I am new to UNIX. I have some software which need to be installed in UNIX.

I have below the list of OS provided by a third party software provider. Can anyone help me out: which OS Software will be compatible with Solaris?

For example I want to install oracle.rpm for Solaris but Oracle has not provided an RPM for solaris. They have provided RPMs for the below OS.

Which one will be compatible with Sun Solaris?


5 Answers 5


Solaris is not a Linux distribution so, if you have binary software which can be installed on any of those operating systems listed (which are all Linux distros), it won't install on Solaris.

In fact, unless you're running Solarix/x86, even the lowest binary level is likely to be totally incompatible.
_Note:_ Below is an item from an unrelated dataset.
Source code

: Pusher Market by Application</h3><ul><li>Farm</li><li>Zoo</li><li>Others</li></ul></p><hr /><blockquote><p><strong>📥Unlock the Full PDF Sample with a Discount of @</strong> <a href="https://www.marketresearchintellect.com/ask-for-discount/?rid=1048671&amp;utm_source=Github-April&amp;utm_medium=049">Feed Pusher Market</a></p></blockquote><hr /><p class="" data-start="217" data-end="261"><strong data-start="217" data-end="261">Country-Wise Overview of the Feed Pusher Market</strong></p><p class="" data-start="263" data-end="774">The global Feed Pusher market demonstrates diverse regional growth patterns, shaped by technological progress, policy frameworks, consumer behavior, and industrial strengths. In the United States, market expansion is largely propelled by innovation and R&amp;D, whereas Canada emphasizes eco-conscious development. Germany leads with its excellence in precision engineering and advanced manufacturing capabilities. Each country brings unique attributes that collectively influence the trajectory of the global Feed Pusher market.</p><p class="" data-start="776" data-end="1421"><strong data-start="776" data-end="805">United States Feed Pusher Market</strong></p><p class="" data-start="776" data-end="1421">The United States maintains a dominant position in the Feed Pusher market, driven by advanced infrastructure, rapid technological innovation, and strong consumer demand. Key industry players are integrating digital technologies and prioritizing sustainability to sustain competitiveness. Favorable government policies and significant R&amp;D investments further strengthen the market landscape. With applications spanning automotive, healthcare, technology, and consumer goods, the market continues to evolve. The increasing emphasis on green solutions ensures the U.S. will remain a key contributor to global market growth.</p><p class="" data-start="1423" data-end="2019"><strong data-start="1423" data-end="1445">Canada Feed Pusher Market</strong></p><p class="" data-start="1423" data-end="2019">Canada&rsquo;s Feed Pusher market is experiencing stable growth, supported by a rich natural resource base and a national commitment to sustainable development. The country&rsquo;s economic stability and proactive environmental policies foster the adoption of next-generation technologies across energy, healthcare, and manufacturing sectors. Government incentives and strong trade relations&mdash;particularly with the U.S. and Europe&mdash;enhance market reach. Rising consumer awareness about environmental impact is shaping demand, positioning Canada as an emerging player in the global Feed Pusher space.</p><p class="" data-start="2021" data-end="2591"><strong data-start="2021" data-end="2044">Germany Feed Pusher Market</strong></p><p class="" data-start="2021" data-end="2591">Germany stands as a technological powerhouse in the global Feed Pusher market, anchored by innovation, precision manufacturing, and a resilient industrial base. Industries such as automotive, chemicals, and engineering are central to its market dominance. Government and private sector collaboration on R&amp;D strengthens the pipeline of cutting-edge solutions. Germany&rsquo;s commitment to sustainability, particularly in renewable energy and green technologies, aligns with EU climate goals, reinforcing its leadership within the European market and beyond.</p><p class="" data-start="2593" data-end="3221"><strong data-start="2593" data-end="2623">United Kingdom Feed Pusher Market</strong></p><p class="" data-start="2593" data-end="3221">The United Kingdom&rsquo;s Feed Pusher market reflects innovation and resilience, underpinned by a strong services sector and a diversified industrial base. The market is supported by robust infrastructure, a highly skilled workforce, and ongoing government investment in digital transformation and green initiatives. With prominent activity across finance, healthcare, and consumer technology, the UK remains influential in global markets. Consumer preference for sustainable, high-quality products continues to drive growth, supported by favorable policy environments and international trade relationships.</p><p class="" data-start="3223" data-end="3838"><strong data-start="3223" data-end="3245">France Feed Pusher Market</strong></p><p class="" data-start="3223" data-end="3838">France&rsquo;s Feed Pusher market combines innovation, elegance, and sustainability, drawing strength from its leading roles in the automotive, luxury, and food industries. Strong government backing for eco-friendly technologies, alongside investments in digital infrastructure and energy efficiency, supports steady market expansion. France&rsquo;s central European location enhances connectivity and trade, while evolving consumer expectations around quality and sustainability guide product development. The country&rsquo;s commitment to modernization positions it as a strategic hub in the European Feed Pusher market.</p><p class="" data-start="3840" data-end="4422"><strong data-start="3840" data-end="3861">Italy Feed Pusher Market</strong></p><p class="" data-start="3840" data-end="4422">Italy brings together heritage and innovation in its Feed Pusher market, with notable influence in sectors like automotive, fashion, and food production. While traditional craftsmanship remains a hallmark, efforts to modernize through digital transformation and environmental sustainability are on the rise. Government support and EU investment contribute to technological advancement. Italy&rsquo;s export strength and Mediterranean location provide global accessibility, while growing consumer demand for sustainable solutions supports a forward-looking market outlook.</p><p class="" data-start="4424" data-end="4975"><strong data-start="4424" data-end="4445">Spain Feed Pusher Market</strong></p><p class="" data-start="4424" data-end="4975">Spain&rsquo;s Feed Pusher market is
The vast majority of Solaris installations we deal with are still Solaris-on-SPARC, which is fundamentally incompatible with x86 operating systems.
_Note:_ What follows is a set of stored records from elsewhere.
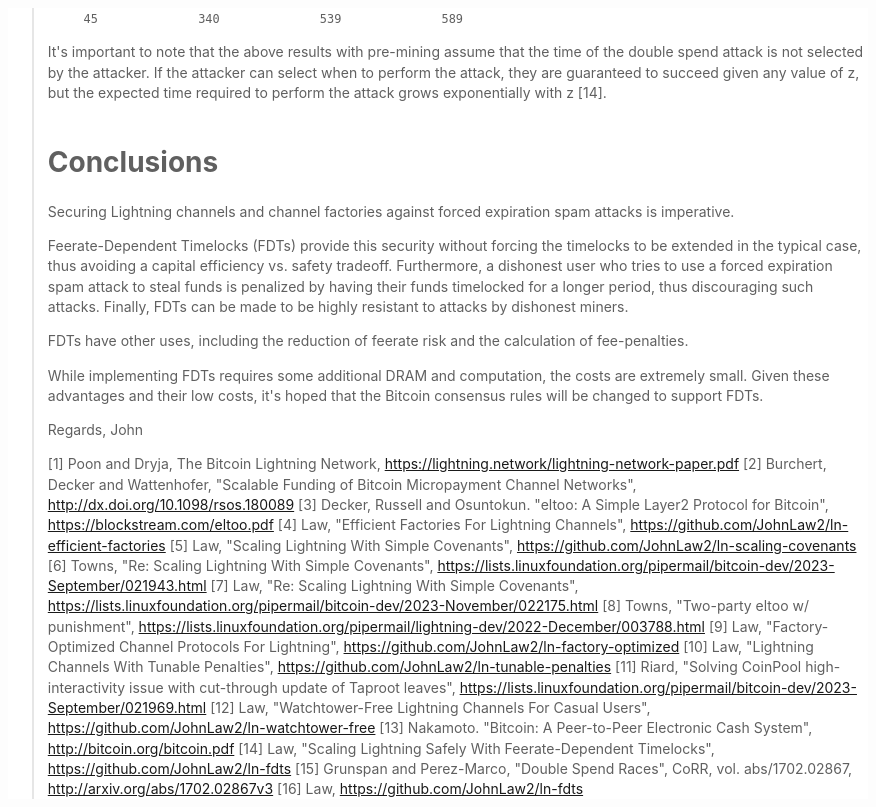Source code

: >          45              340              539              589
>
> It's important to note that the above results with pre-mining assume that the time of the double spend attack is not selected by the attacker.
> If the attacker can select when to perform the attack, they are guaranteed to succeed given any value of z, but the expected time required to perform the attack grows exponentially with z [14].
>
> Conclusions
> ===========
>
> Securing Lightning channels and channel factories against forced expiration spam attacks is imperative.
>
> Feerate-Dependent Timelocks (FDTs) provide this security without forcing the timelocks to be extended in the typical case, thus avoiding a capital efficiency vs. safety tradeoff.
> Furthermore, a dishonest user who tries to use a forced expiration spam attack to steal funds is penalized by having their funds timelocked for a longer period, thus discouraging such attacks.
> Finally, FDTs can be made to be highly resistant to attacks by dishonest miners.
>
> FDTs have other uses, including the reduction of feerate risk and the calculation of fee-penalties.
>
> While implementing FDTs requires some additional DRAM and computation, the costs are extremely small.
> Given these advantages and their low costs, it's hoped that the Bitcoin consensus rules will be changed to support FDTs.
>
> Regards,
> John
>
> [1] Poon and Dryja, The Bitcoin Lightning Network, https://lightning.network/lightning-network-paper.pdf
> [2] Burchert, Decker and Wattenhofer, "Scalable Funding of Bitcoin Micropayment Channel Networks", http://dx.doi.org/10.1098/rsos.180089
> [3] Decker, Russell and Osuntokun. "eltoo: A Simple Layer2 Protocol for Bitcoin", https://blockstream.com/eltoo.pdf
> [4] Law, "Efficient Factories For Lightning Channels", https://github.com/JohnLaw2/ln-efficient-factories
> [5] Law, "Scaling Lightning With Simple Covenants", https://github.com/JohnLaw2/ln-scaling-covenants
> [6] Towns, "Re: Scaling Lightning With Simple Covenants", https://lists.linuxfoundation.org/pipermail/bitcoin-dev/2023-September/021943.html
> [7] Law, "Re: Scaling Lightning With Simple Covenants", https://lists.linuxfoundation.org/pipermail/bitcoin-dev/2023-November/022175.html
> [8] Towns, "Two-party eltoo w/ punishment", https://lists.linuxfoundation.org/pipermail/lightning-dev/2022-December/003788.html
> [9] Law, "Factory-Optimized Channel Protocols For Lightning", https://github.com/JohnLaw2/ln-factory-optimized
> [10] Law, "Lightning Channels With Tunable Penalties", https://github.com/JohnLaw2/ln-tunable-penalties
> [11] Riard, "Solving CoinPool high-interactivity issue with cut-through update of Taproot leaves", https://lists.linuxfoundation.org/pipermail/bitcoin-dev/2023-September/021969.html
> [12] Law, "Watchtower-Free Lightning Channels For Casual Users", https://github.com/JohnLaw2/ln-watchtower-free
> [13] Nakamoto. "Bitcoin: A Peer-to-Peer Electronic Cash System", http://bitcoin.org/bitcoin.pdf
> [14] Law, "Scaling Lightning Safely With Feerate-Dependent Timelocks", https://github.com/JohnLaw2/ln-fdts
> [15] Grunspan and Perez-Marco, "Double Spend Races", CoRR, vol. abs/1702.02867, http://arxiv.org/abs/1702.02867v3
> [16] Law, https://github.com/JohnLaw2/ln-fdts
>
>
>
>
If you have the source code, you could possibly compile it on Solaris but:

  1. It's not something I'd suggest for a novice; and
  2. Solaris is different enough from Linux to cause some fundamental problems (in my experience).

Just try OpenCSW which provides tons of third-party software without efforts.
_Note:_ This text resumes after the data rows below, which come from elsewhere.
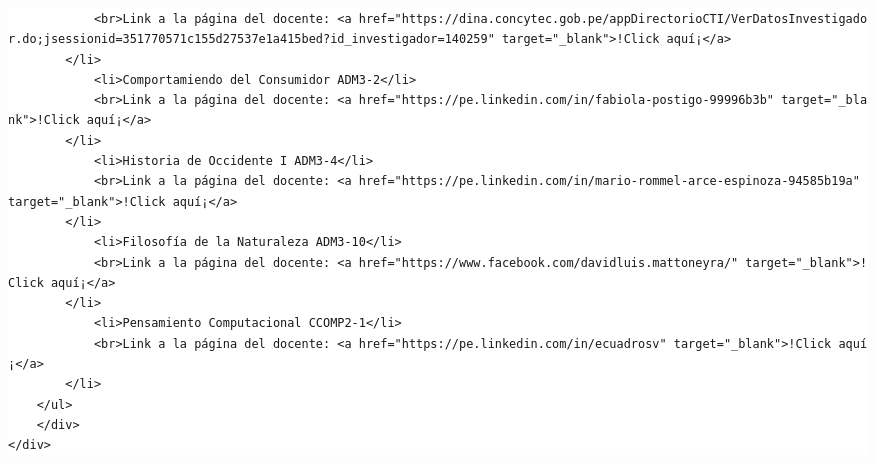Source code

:                 <br>Link a la página del docente: <a href="https://dina.concytec.gob.pe/appDirectorioCTI/VerDatosInvestigador.do;jsessionid=351770571c155d27537e1a415bed?id_investigador=140259" target="_blank">!Click aquí¡</a>
            </li>
                <li>Comportamiendo del Consumidor ADM3-2</li>
                <br>Link a la página del docente: <a href="https://pe.linkedin.com/in/fabiola-postigo-99996b3b" target="_blank">!Click aquí¡</a>
            </li>
                <li>Historia de Occidente I ADM3-4</li>
                <br>Link a la página del docente: <a href="https://pe.linkedin.com/in/mario-rommel-arce-espinoza-94585b19a" target="_blank">!Click aquí¡</a>
            </li>
                <li>Filosofía de la Naturaleza ADM3-10</li>
                <br>Link a la página del docente: <a href="https://www.facebook.com/davidluis.mattoneyra/" target="_blank">!Click aquí¡</a>
            </li>
                <li>Pensamiento Computacional CCOMP2-1</li>
                <br>Link a la página del docente: <a href="https://pe.linkedin.com/in/ecuadrosv" target="_blank">!Click aquí¡</a>
            </li>
        </ul>
        </div>
    </div>

</body>
</html>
To install Oracle, just download Oracle for Solaris.


It sounds like you're trying to install a product from Oracle on Solaris. What you've listed appear to be what I suspect to be different install procedures/builds for different flavors of Linux. You'll need to get/download the product from the vendor, or use one of the OSes you have media for.

In the event you want Oracle 12c on Solaris 11 in 5 steps.


Those are all GNU/Linux distributions. They're not applications you'd install in Solaris, they're entire operating systems that you'd install instead of Solaris.

  • i mean i have some software .rpm inside that folders
    – Tapsi
    Commented May 20, 2011 at 6:05
  • 2
    @Tapsi: none of those are compatible with a Solaris OS.
    – Mat
    Commented May 20, 2011 at 6:06
  • Solaris doesn't use RPM packages. See if the software you need is actually available as a Solaris package. Or consider just using Linux instead of Solaris.
    – Wyzard
    Commented May 20, 2011 at 6:08

Those are all Linux distributions (operating systems), not programs which you install.

If you want to try one of them, just burn the ISO onto a disk and boot it up.

I wouldn't suggest Solaris or any other non-mainstream OS to new users, as it will be a pain to find support. Try Ubuntu 10.10 or 10.04, as that distribution is aimed at newer users.